Problem » Copy every line of the listing below character for character, leaving out the pictures.

*** Excerpted records

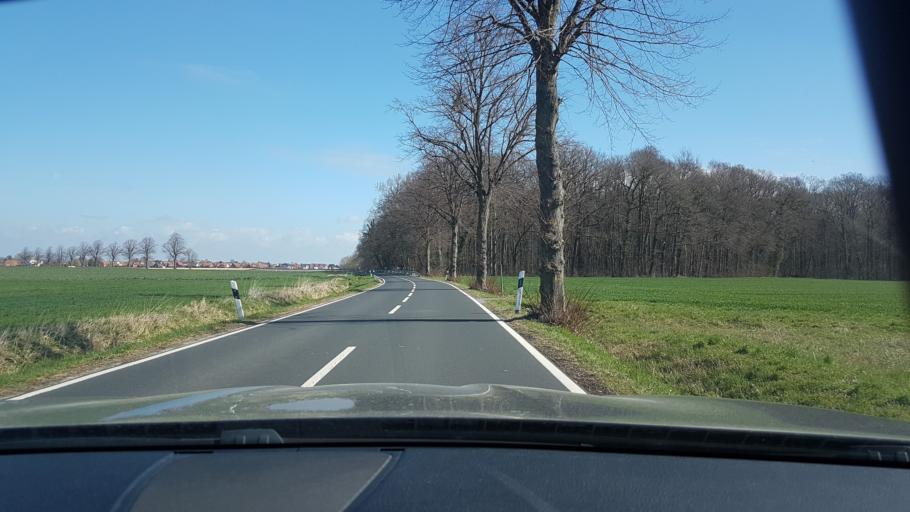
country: DE
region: Lower Saxony
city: Pattensen
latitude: 52.2298
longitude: 9.7233
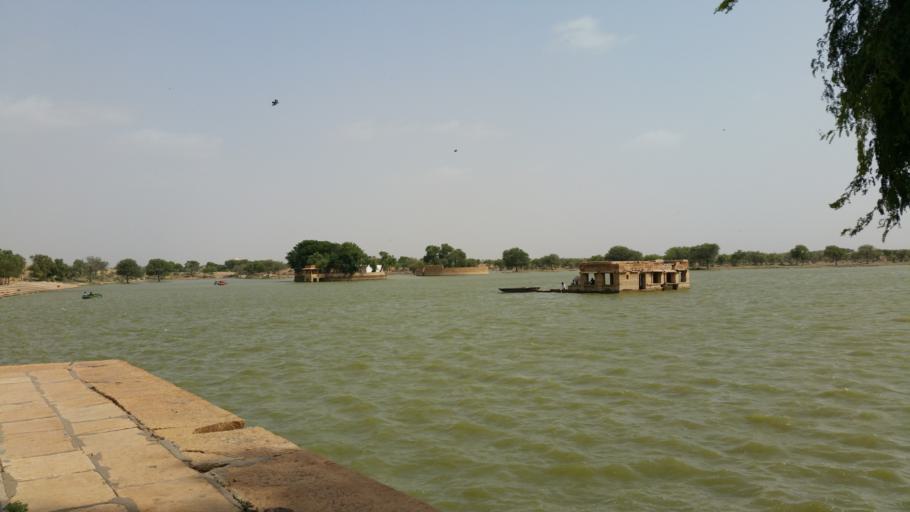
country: IN
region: Rajasthan
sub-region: Jaisalmer
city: Jaisalmer
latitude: 26.9096
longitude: 70.9222
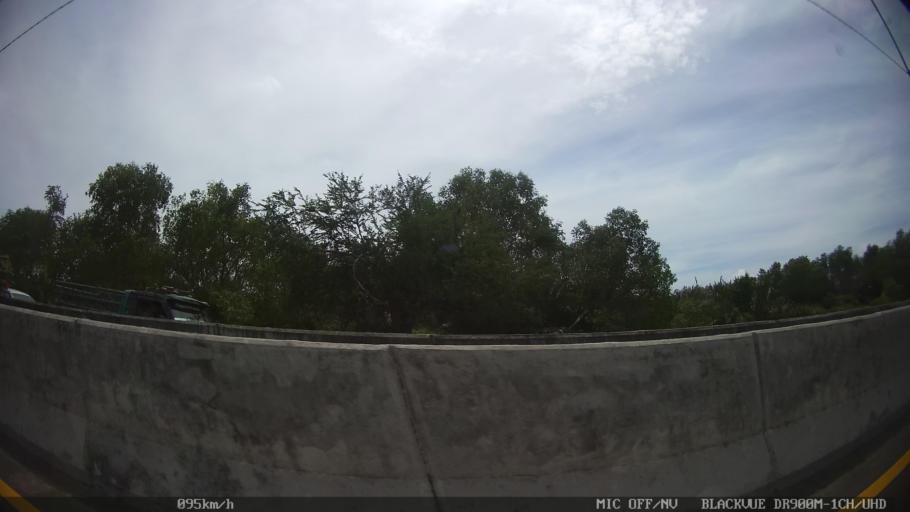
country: ID
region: North Sumatra
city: Belawan
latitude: 3.7526
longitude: 98.6821
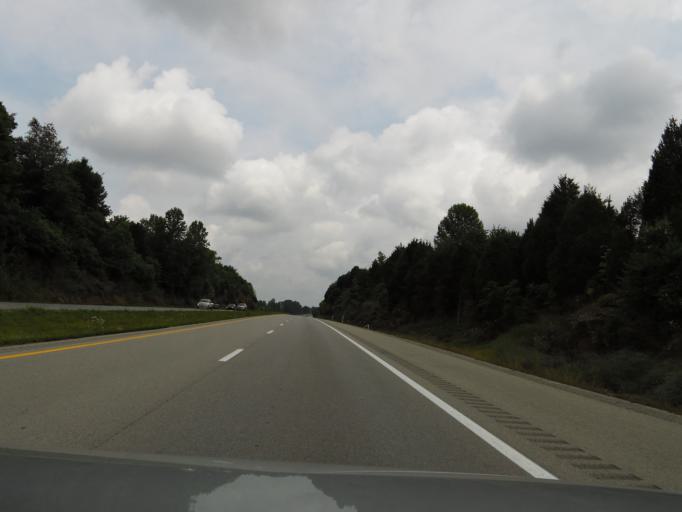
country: US
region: Kentucky
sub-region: Grayson County
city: Leitchfield
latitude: 37.5172
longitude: -86.1490
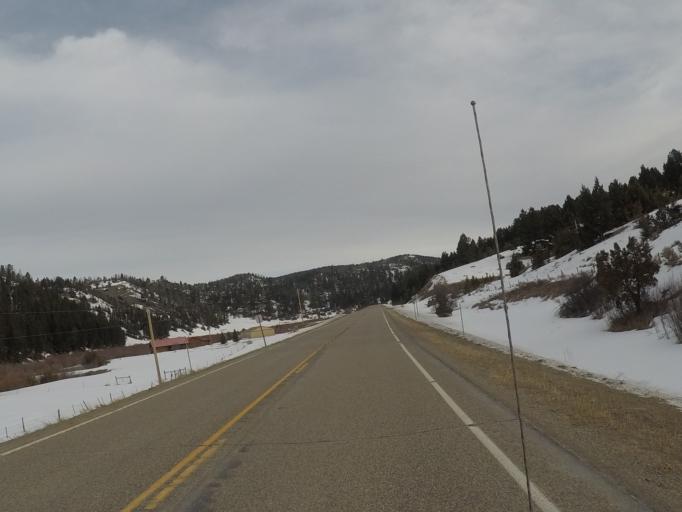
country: US
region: Montana
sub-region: Meagher County
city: White Sulphur Springs
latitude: 46.6706
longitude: -110.8777
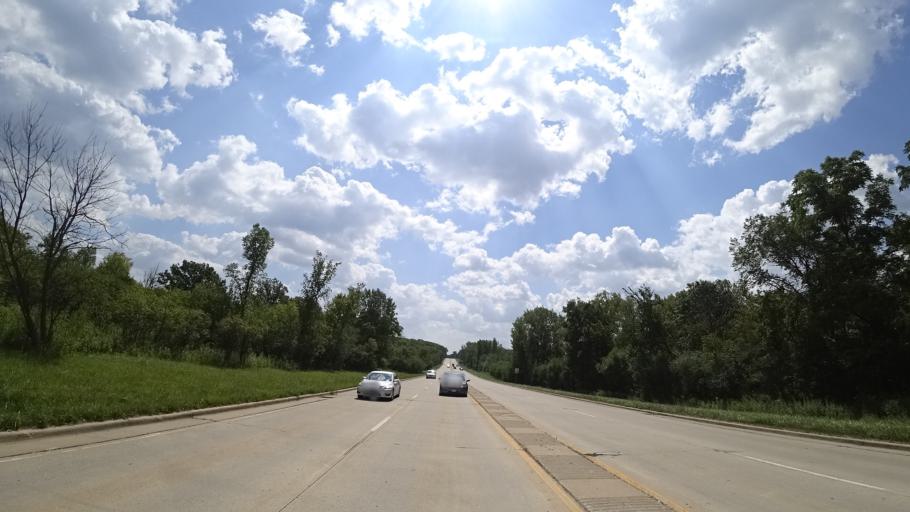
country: US
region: Illinois
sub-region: Cook County
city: Crestwood
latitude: 41.6395
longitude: -87.7767
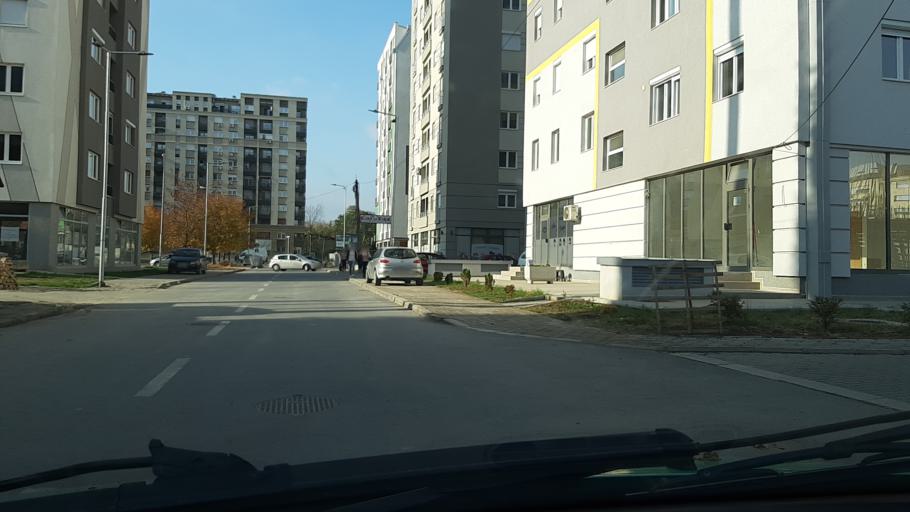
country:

******

Response »
country: DE
region: Lower Saxony
city: Pattensen
latitude: 52.2298
longitude: 9.7233
country: IN
region: Rajasthan
sub-region: Jaisalmer
city: Jaisalmer
latitude: 26.9096
longitude: 70.9222
country: ID
region: North Sumatra
city: Belawan
latitude: 3.7526
longitude: 98.6821
country: US
region: Kentucky
sub-region: Grayson County
city: Leitchfield
latitude: 37.5172
longitude: -86.1490
country: US
region: Montana
sub-region: Meagher County
city: White Sulphur Springs
latitude: 46.6706
longitude: -110.8777
country: US
region: Illinois
sub-region: Cook County
city: Crestwood
latitude: 41.6395
longitude: -87.7767
country:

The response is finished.